**GOAL OF THE EXERCISE**. Please return the records below exactly as they stand, with the pictures removed.

(Items listed in a dataset)
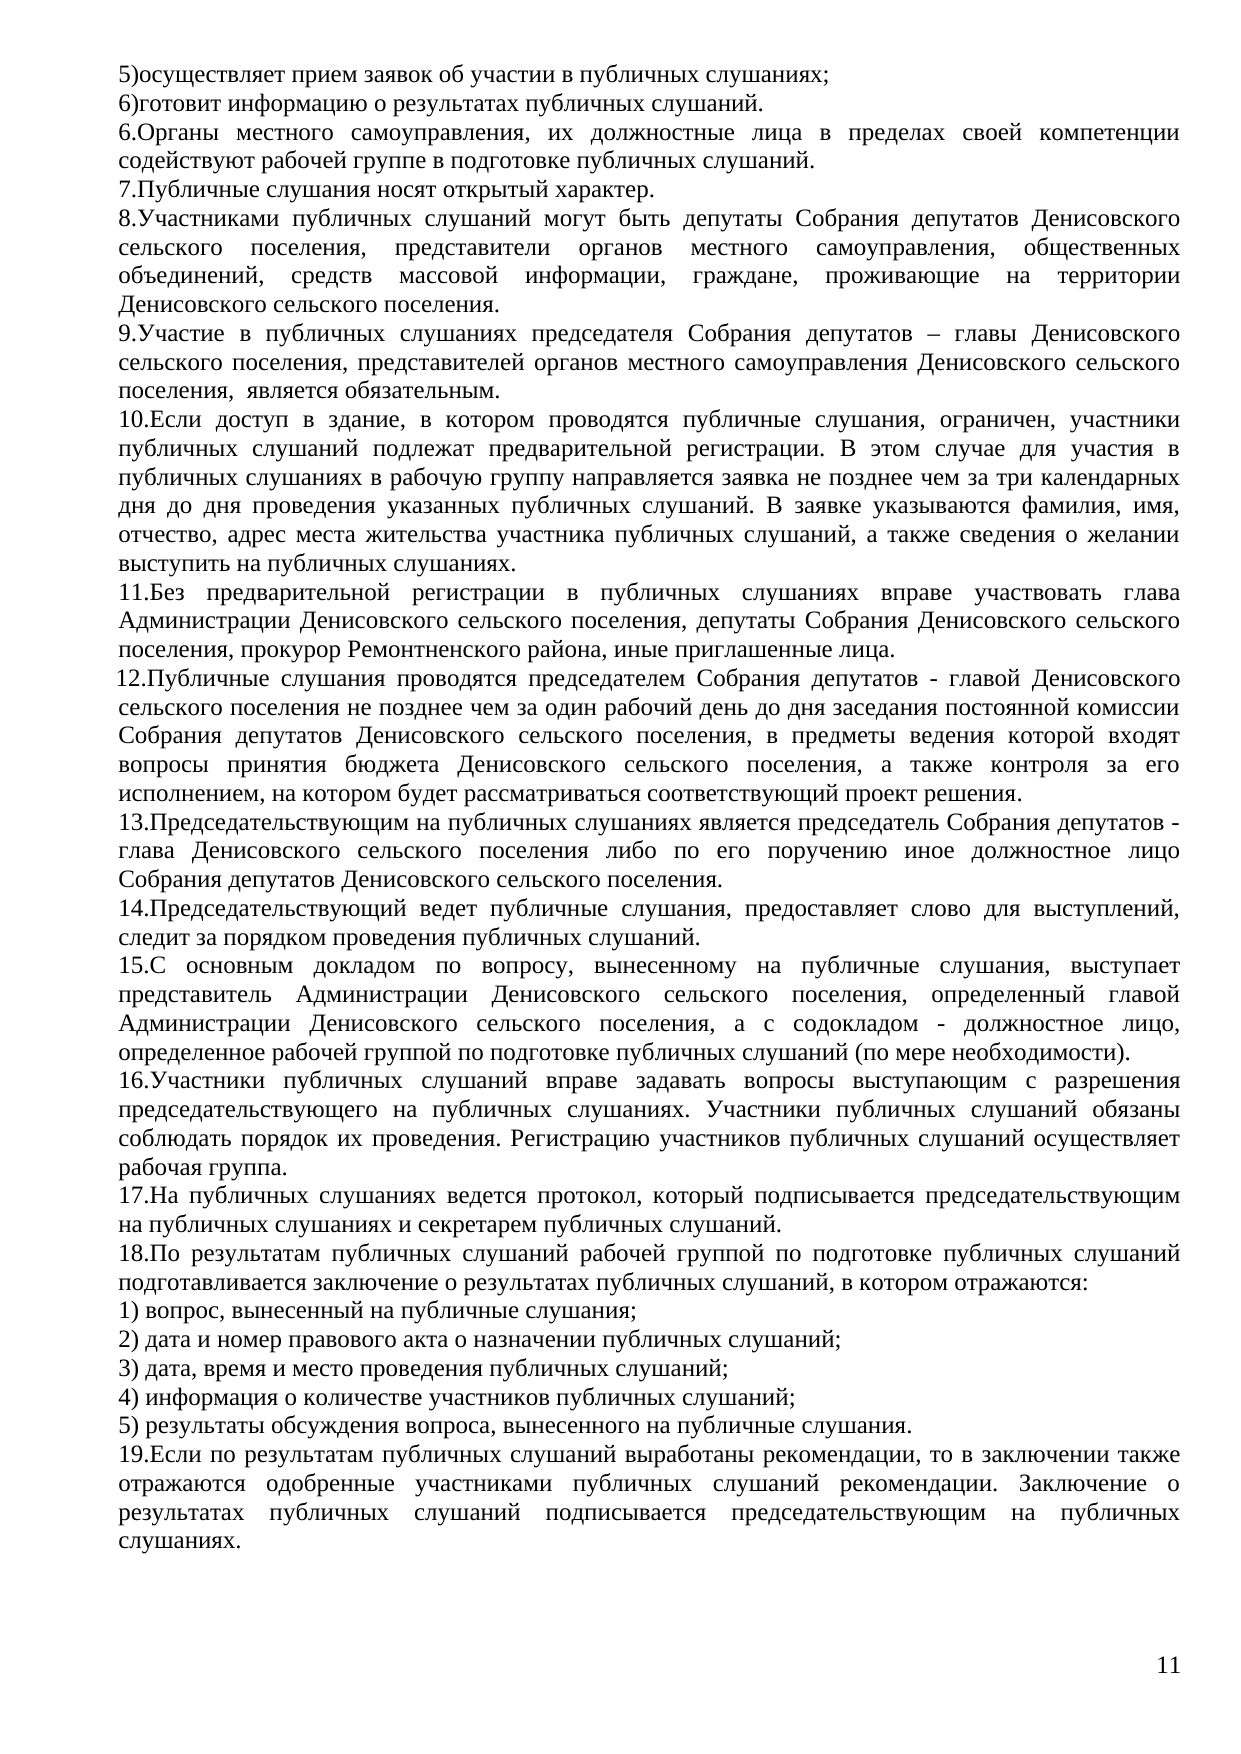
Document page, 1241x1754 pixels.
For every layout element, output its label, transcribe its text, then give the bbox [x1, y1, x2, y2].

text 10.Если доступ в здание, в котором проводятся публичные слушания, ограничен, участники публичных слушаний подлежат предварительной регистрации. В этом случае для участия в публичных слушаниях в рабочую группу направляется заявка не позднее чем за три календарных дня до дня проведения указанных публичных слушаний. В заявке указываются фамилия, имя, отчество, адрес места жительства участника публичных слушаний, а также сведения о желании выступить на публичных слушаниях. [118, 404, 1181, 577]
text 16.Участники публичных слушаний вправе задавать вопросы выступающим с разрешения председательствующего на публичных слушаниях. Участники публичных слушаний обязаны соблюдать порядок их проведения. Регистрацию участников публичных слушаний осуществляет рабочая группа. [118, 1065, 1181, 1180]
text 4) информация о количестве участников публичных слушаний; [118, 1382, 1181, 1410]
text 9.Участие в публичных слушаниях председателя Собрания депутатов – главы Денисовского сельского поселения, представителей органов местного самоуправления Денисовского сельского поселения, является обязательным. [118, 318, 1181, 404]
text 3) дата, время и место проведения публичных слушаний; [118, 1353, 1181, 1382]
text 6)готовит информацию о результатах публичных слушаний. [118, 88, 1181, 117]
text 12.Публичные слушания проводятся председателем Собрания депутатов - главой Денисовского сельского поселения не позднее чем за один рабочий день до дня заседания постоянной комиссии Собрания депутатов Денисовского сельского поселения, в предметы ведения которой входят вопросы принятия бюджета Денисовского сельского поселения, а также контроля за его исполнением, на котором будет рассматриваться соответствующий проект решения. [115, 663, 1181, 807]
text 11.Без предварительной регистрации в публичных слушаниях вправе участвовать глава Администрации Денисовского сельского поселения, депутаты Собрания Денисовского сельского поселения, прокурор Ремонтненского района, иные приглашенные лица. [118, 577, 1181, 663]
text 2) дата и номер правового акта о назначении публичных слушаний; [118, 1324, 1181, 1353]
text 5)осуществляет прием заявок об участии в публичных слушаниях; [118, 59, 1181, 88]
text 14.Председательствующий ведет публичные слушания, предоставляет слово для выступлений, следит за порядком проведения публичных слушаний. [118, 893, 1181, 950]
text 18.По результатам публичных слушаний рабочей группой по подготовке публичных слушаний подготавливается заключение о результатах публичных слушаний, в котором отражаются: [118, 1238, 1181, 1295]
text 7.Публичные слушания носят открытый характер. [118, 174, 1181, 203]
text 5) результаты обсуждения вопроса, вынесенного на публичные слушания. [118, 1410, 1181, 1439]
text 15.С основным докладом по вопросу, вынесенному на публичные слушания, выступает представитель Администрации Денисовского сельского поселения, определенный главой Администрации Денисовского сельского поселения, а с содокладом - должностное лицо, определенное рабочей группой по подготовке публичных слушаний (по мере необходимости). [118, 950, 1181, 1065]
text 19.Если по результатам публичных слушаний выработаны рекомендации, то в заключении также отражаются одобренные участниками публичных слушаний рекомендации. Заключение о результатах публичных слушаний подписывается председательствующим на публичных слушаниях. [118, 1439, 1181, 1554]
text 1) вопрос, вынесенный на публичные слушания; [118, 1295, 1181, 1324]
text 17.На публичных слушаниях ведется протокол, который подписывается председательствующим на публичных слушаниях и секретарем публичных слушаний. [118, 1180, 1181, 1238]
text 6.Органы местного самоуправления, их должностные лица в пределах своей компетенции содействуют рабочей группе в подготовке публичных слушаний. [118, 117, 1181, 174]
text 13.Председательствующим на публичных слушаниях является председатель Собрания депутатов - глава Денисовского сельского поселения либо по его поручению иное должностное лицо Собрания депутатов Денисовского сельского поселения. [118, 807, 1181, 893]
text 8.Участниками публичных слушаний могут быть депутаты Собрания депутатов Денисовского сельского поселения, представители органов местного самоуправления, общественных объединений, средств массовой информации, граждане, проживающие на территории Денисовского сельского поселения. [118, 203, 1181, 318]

**RESULT**.
Document page, 1241x1754 pixels.
For every layout element, output its label, transcribe its text, then give the bbox [x1, y1, x2, y2].

text 10.Если доступ в здание, в котором проводятся публичные слушания, ограничен, участники публичных слушаний подлежат предварительной регистрации. В этом случае для участия в публичных слушаниях в рабочую группу направляется заявка не позднее чем за три календарных дня до дня проведения указанных публичных слушаний. В заявке указываются фамилия, имя, отчество, адрес места жительства участника публичных слушаний, а также сведения о желании выступить на публичных слушаниях. [118, 404, 1181, 577]
text 16.Участники публичных слушаний вправе задавать вопросы выступающим с разрешения председательствующего на публичных слушаниях. Участники публичных слушаний обязаны соблюдать порядок их проведения. Регистрацию участников публичных слушаний осуществляет рабочая группа. [118, 1065, 1181, 1180]
text 4) информация о количестве участников публичных слушаний; [118, 1382, 1181, 1410]
text 9.Участие в публичных слушаниях председателя Собрания депутатов – главы Денисовского сельского поселения, представителей органов местного самоуправления Денисовского сельского поселения, является обязательным. [118, 318, 1181, 404]
text 3) дата, время и место проведения публичных слушаний; [118, 1353, 1181, 1382]
text 6)готовит информацию о результатах публичных слушаний. [118, 88, 1181, 117]
text 12.Публичные слушания проводятся председателем Собрания депутатов - главой Денисовского сельского поселения не позднее чем за один рабочий день до дня заседания постоянной комиссии Собрания депутатов Денисовского сельского поселения, в предметы ведения которой входят вопросы принятия бюджета Денисовского сельского поселения, а также контроля за его исполнением, на котором будет рассматриваться соответствующий проект решения. [115, 663, 1181, 807]
text 11.Без предварительной регистрации в публичных слушаниях вправе участвовать глава Администрации Денисовского сельского поселения, депутаты Собрания Денисовского сельского поселения, прокурор Ремонтненского района, иные приглашенные лица. [118, 577, 1181, 663]
text 2) дата и номер правового акта о назначении публичных слушаний; [118, 1324, 1181, 1353]
text 5)осуществляет прием заявок об участии в публичных слушаниях; [118, 59, 1181, 88]
text 14.Председательствующий ведет публичные слушания, предоставляет слово для выступлений, следит за порядком проведения публичных слушаний. [118, 893, 1181, 950]
text 18.По результатам публичных слушаний рабочей группой по подготовке публичных слушаний подготавливается заключение о результатах публичных слушаний, в котором отражаются: [118, 1238, 1181, 1295]
text 7.Публичные слушания носят открытый характер. [118, 174, 1181, 203]
text 5) результаты обсуждения вопроса, вынесенного на публичные слушания. [118, 1410, 1181, 1439]
text 15.С основным докладом по вопросу, вынесенному на публичные слушания, выступает представитель Администрации Денисовского сельского поселения, определенный главой Администрации Денисовского сельского поселения, а с содокладом - должностное лицо, определенное рабочей группой по подготовке публичных слушаний (по мере необходимости). [118, 950, 1181, 1065]
text 19.Если по результатам публичных слушаний выработаны рекомендации, то в заключении также отражаются одобренные участниками публичных слушаний рекомендации. Заключение о результатах публичных слушаний подписывается председательствующим на публичных слушаниях. [118, 1439, 1181, 1554]
text 1) вопрос, вынесенный на публичные слушания; [118, 1295, 1181, 1324]
text 17.На публичных слушаниях ведется протокол, который подписывается председательствующим на публичных слушаниях и секретарем публичных слушаний. [118, 1180, 1181, 1238]
text 6.Органы местного самоуправления, их должностные лица в пределах своей компетенции содействуют рабочей группе в подготовке публичных слушаний. [118, 117, 1181, 174]
text 13.Председательствующим на публичных слушаниях является председатель Собрания депутатов - глава Денисовского сельского поселения либо по его поручению иное должностное лицо Собрания депутатов Денисовского сельского поселения. [118, 807, 1181, 893]
text 8.Участниками публичных слушаний могут быть депутаты Собрания депутатов Денисовского сельского поселения, представители органов местного самоуправления, общественных объединений, средств массовой информации, граждане, проживающие на территории Денисовского сельского поселения. [118, 203, 1181, 318]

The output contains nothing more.